L’autre catégorie de placements solidaires est celle qui investit dans des titres émis par des acteurs de l’économie sociale et solidaire (ESS) afin de les financer. Il s’agit d’entreprises, de coopératives ou d’associations dont l’activité poursuit un double objectif de performance sociale ou environnementale d’une part et financière d’autre part : par exemple les foncières sociales gérées par des mouvements associatifs comme le mouvement Habitat & Humanisme ou la fondation Abbé Pierre ou bien des organismes de micro-crédit comme France Active. Il est possible pour un particulier de souscrire directement aux titres financiers que ces entreprises émettent. Mais attention ces titres sont illiquides, sans aucune garantie de capital, ni de rendement. Ces titres devront par ailleurs correspondre au profil et aux objectifs et besoins de l’investisseur tout en ayant conscience du risque de perte en capital total ou partiel.
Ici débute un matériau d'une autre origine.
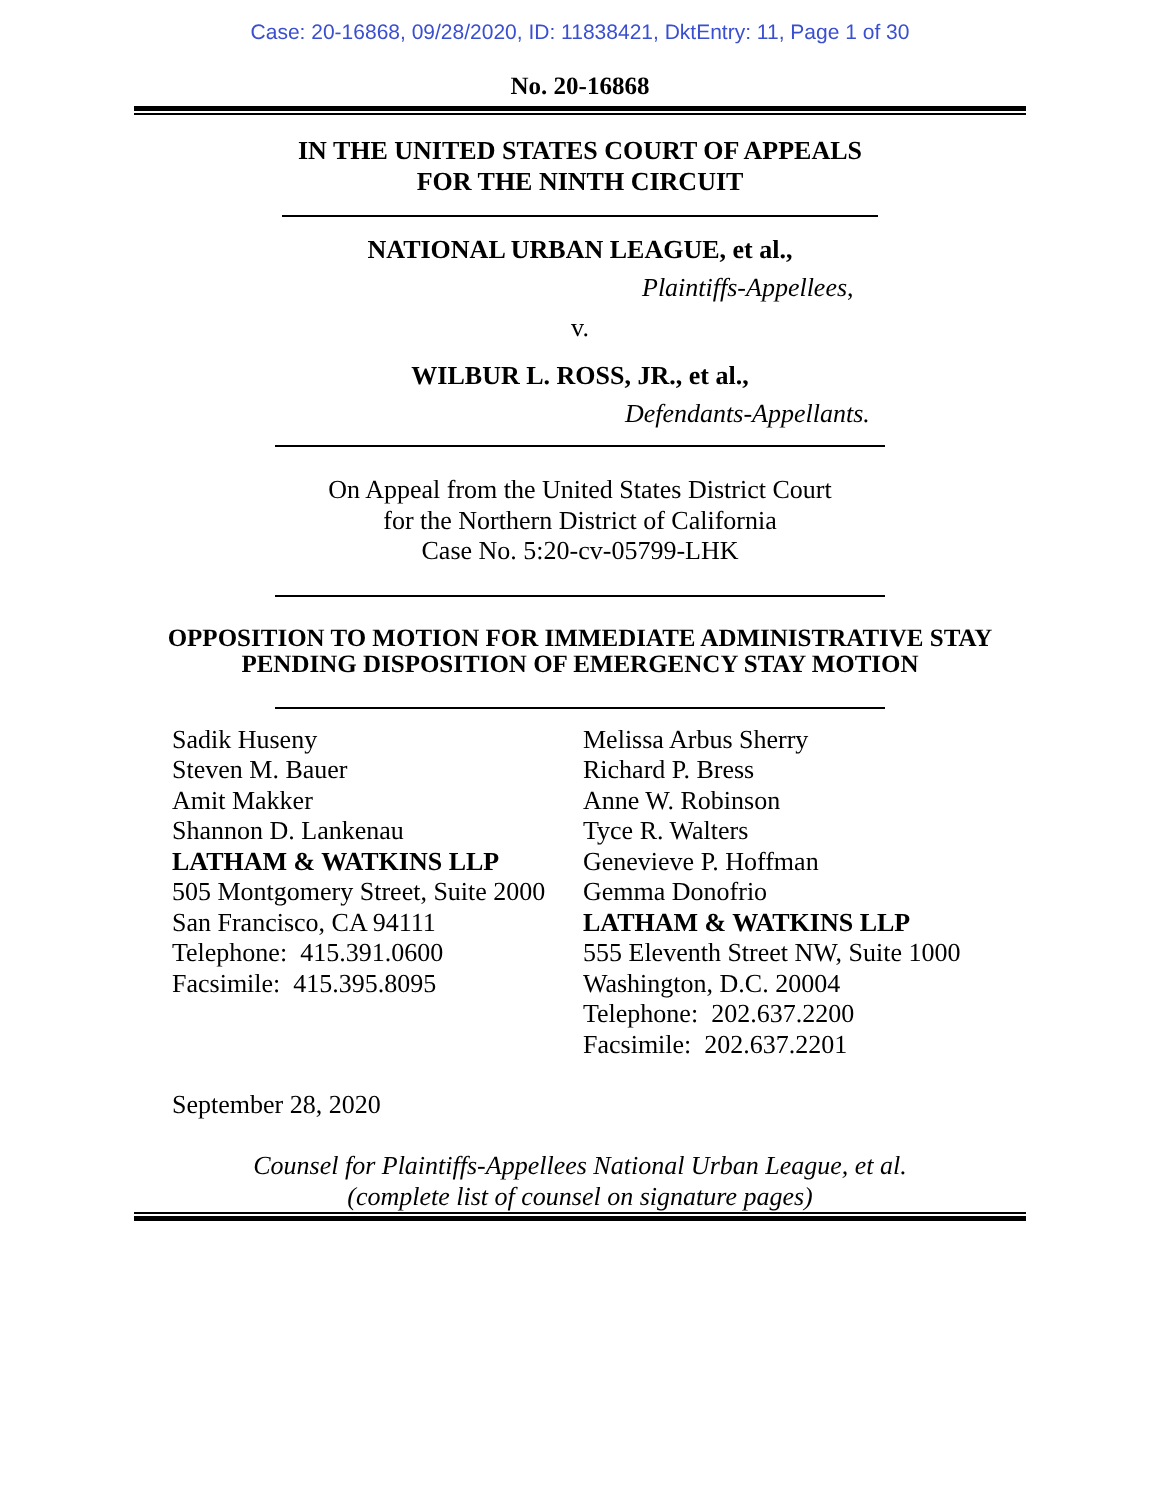Case: 20-16868, 09/28/2020, ID: 11838421, DktEntry: 11, Page 1 of 30
No. 20-16868
IN THE UNITED STATES COURT OF APPEALS
FOR THE NINTH CIRCUIT
NATIONAL URBAN LEAGUE, et al.,
Plaintiffs-Appellees,
v.
WILBUR L. ROSS, JR., et al.,
Defendants-Appellants.
On Appeal from the United States District Court
for the Northern District of California
Case No. 5:20-cv-05799-LHK
OPPOSITION TO MOTION FOR IMMEDIATE ADMINISTRATIVE STAY
PENDING DISPOSITION OF EMERGENCY STAY MOTION
Sadik Huseny
Steven M. Bauer
Amit Makker
Shannon D. Lankenau
LATHAM & WATKINS LLP
505 Montgomery Street, Suite 2000
San Francisco, CA 94111
Telephone: 415.391.0600
Facsimile: 415.395.8095
Melissa Arbus Sherry
Richard P. Bress
Anne W. Robinson
Tyce R. Walters
Genevieve P. Hoffman
Gemma Donofrio
LATHAM & WATKINS LLP
555 Eleventh Street NW, Suite 1000
Washington, D.C. 20004
Telephone: 202.637.2200
Facsimile: 202.637.2201
September 28, 2020
Counsel for Plaintiffs-Appellees National Urban League, et al.
(complete list of counsel on signature pages)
Pour réduire le risque de non liquidité, tout en diversifiant les acteurs de l’économie sociale et solidaire qu’on finance, on peut investir dans des OPC (Organismes de Placement Collectif) solidaires dits « 90/10 » proposés par de nombreux établissements. Ils sont nommés comme cela car 10% de l’encours est investi dans des acteurs de l’ESS. Les 90 autres pourcents sont investis dans des titres financiers cotés plus liquides et dont le niveau de risque est variable. Il faudra s’enquérir du niveau de risque global du support pour vérifier là encore qu’il correspond au profil et objectifs de l’investisseur et de sa capacité à subir des pertes. La possibilité d’investir dans des OPC solidaires est également proposé dans les plans d’épargne salariale.
Quel est le lien entre les investissements solidaires et les investissements socialement responsables ?
Rappelons que l’investissement socialement responsable vise, en tenant compte de critères extra financiers, à favoriser une économie et un développement plus durable.
Les investissements solidaires appartiennent à la catégorie des investissements responsables à 2 titres : d’une part parce que l’intégration d’un don, même faible au regard du montant investi, ou bien le fait de financer des entreprises solidaires concoure précisément à bâtir une société plus durable. Et d’autre part parce que les process de gestion des OPC de partage ou des fonds 90/10 intègrent la prise en compte de critères extra-financiers propre à la gestion responsable.
On le voit donc, la solidarité est bien compatible avec les placements socialement responsables ! Aussi lorsque nous aurons à faire notre prochain choix de placement, pourquoi ne pas évoquer cette possibilité avec notre banquier privé ?
- - - - - - - - - - - - -
(1) Depuis le 1er janvier 2010, en application de la loi de modernisation de l'économie (LME), toute entreprise disposant d'un dispositif d’épargne salariale doit proposer un Fonds Commun de placement d’entreprise solidaire (FCPES) à ses salariés. Les FCPES donnent la possibilité d’investir dans la création d’emplois, la construction de logements sociaux, la protection de l’environnement, tout en offrant une certaine rentabilité.